§ **SUPPLIED DATA**
________________

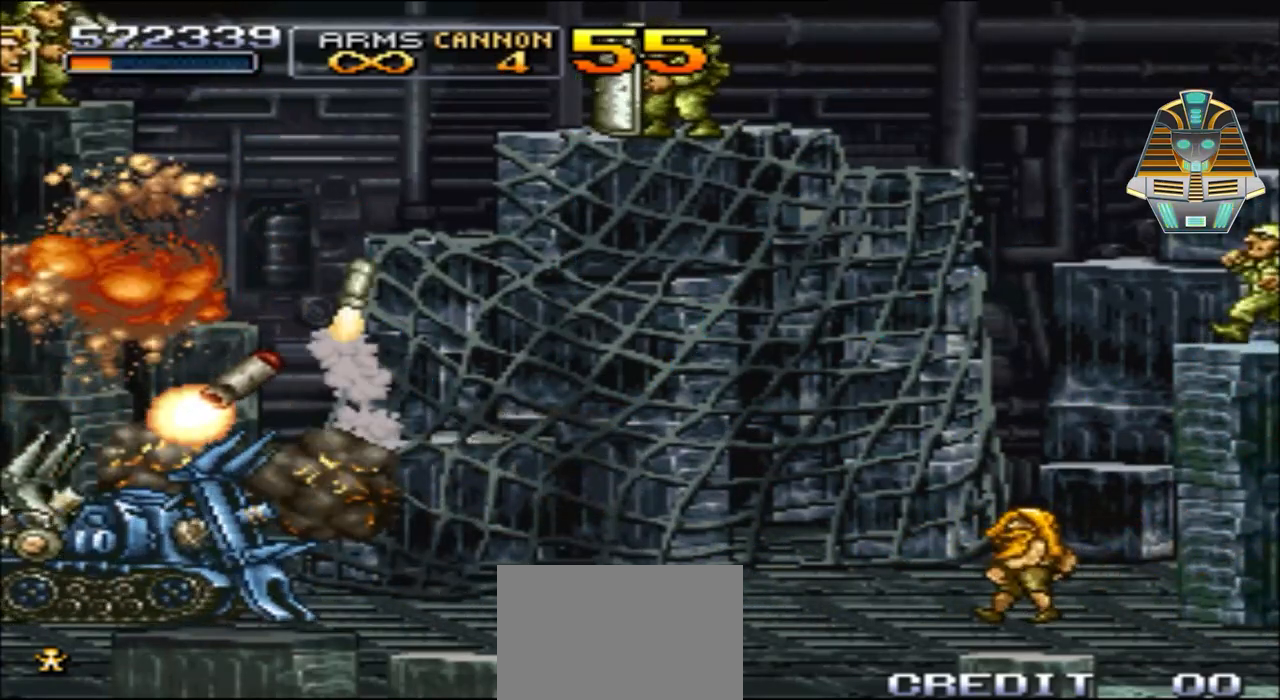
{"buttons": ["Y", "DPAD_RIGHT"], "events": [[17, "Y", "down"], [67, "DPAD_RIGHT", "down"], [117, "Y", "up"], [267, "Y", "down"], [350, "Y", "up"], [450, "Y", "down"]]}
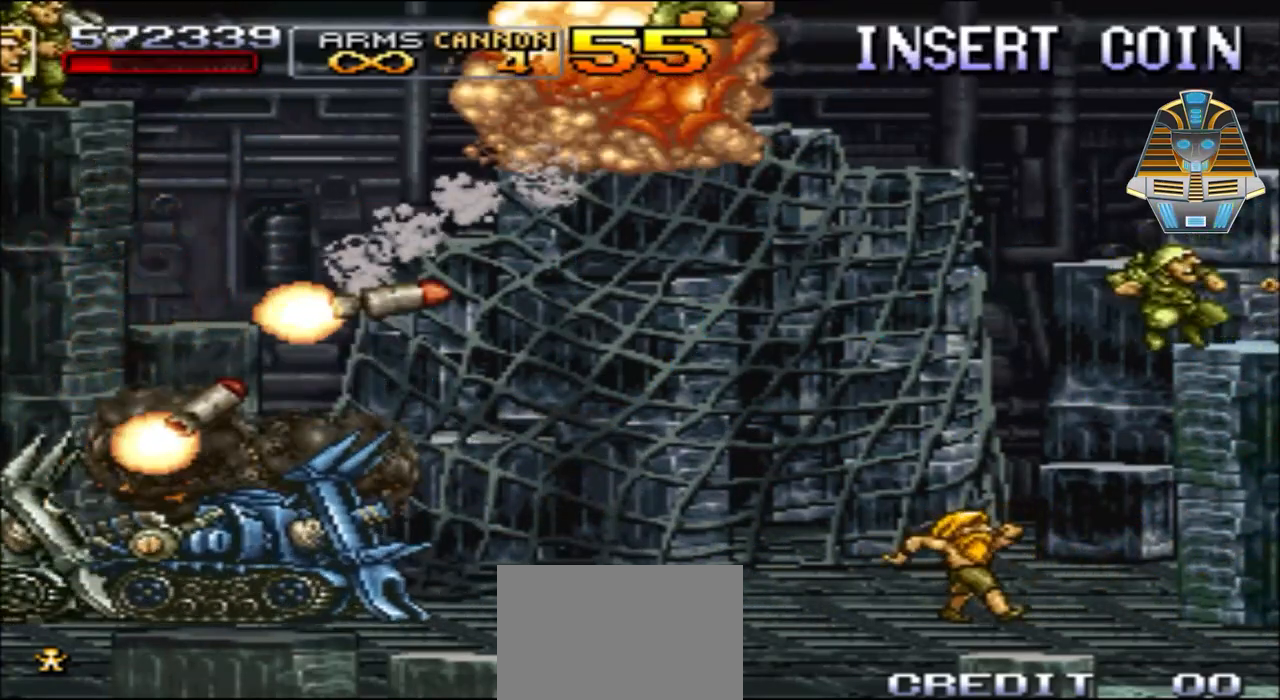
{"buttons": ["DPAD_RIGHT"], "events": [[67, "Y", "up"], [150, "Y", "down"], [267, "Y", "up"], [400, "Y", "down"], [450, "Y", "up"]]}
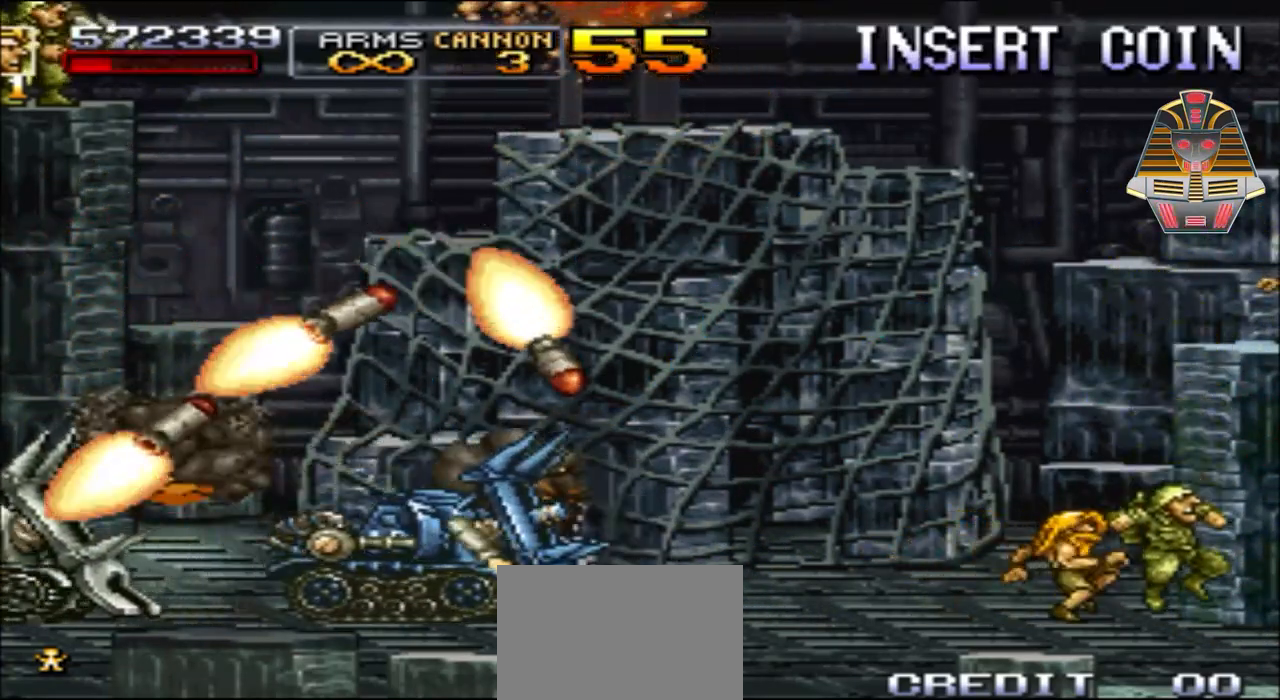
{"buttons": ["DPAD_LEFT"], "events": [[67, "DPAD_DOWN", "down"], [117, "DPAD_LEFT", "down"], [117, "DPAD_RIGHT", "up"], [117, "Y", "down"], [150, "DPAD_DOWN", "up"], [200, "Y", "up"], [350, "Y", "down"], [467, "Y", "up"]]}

________________

Copy out every line of the material above exactly, skipping the pictures.

§ **EXERCISE ANSWER**
{"buttons": ["Y", "DPAD_RIGHT"], "events": [[17, "Y", "down"], [67, "DPAD_RIGHT", "down"], [117, "Y", "up"], [267, "Y", "down"], [350, "Y", "up"], [450, "Y", "down"]]}
{"buttons": ["DPAD_RIGHT"], "events": [[67, "Y", "up"], [150, "Y", "down"], [267, "Y", "up"], [400, "Y", "down"], [450, "Y", "up"]]}
{"buttons": ["DPAD_LEFT"], "events": [[67, "DPAD_DOWN", "down"], [117, "DPAD_LEFT", "down"], [117, "DPAD_RIGHT", "up"], [117, "Y", "down"], [150, "DPAD_DOWN", "up"], [200, "Y", "up"], [350, "Y", "down"], [467, "Y", "up"]]}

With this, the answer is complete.